Sa mère jeta le petit sac de voyage d’Amara dans le caniveau trempé par la pluie, alors qu’elle se tenait là, enceinte de sept mois, pieds nus, affamée, suppliant qu’on ne l’envoie pas dehors la nuit. Le quartier d’Agege était silencieux, hormis le tonnerre, les aboiements des chiens errants et la voix perçante de Mama Ngozi qui fendait l’obscurité comme une lame.

—Quittez cette maison avant que je ne vous déshonore davantage encore.

Amara tenait son ventre gonflé à deux mains. Sa robe était trempée, ses lèvres tremblaient.

—Maman, s’il te plaît. Il fait nuit. Je n’ai nulle part où aller.
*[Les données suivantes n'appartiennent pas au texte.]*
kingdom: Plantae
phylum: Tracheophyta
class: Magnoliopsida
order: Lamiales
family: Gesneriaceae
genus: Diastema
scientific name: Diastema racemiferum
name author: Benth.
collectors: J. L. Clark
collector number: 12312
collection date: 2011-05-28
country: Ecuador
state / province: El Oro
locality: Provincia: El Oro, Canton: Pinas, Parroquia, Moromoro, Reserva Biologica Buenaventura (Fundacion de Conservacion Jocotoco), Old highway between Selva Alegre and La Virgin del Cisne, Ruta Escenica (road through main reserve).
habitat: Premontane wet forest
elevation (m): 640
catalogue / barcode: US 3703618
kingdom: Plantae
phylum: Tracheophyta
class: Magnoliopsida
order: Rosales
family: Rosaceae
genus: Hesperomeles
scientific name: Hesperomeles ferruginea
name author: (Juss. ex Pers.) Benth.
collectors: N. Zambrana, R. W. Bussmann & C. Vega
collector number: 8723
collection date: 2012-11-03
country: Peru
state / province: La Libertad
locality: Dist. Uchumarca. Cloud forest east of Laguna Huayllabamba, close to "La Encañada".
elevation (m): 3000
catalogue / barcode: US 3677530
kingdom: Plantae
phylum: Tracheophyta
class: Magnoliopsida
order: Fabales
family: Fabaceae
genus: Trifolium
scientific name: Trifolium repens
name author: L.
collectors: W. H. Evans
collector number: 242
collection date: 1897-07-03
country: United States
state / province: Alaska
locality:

Le visage de maman Ngozi ne s’est pas adouci.

—Ce n’est pas l’enfant que vous portez dans votre ventre qui fait de vous une reine ici.

Derrière elle, les jeunes sœurs de Kelechi, Uche et Adaeze, se tenaient près de la porte, les bras croisés. L’une d’elles siffla.

—Elle mange comme si elle était chez elle.

Amara se tourna vers eux, les larmes déjà mêlées à la pluie sur ses joues.

—Je n’ai demandé que de la nourriture. Je n’avais rien mangé depuis le matin.

—Alors va demander à ton mari à Londres de te nourrir, rétorqua Uche.

À l’évocation de Kelechi, Amara sentit sa poitrine se serrer. Kelechi, son mari, l’homme qu’elle avait aimé avec l’obstination d’une femme pour qui le mariage était synonyme de sacrifice. Il se trouvait à des milliers de kilomètres de là, à Londres, où il travaillait comme chef de chantier après qu’Amara eut vendu presque tous ses biens pour lui permettre de l’y envoyer.

Un an auparavant, leur vie était simple mais paisible. Ils vivaient dans un petit appartement d’une pièce près de Yaba. Kelechi travaillait pour une entreprise de construction à Victoria Island, et Amara vendait de la dentelle, des tissus Ankara et des vêtements confectionnés au marché de Balogun. Ils n’étaient pas riches, mais leurs soirées étaient emplies de rires, de riz jollof fumant et de rêves farfelus partagés sous le ventilateur de plafond fatigué.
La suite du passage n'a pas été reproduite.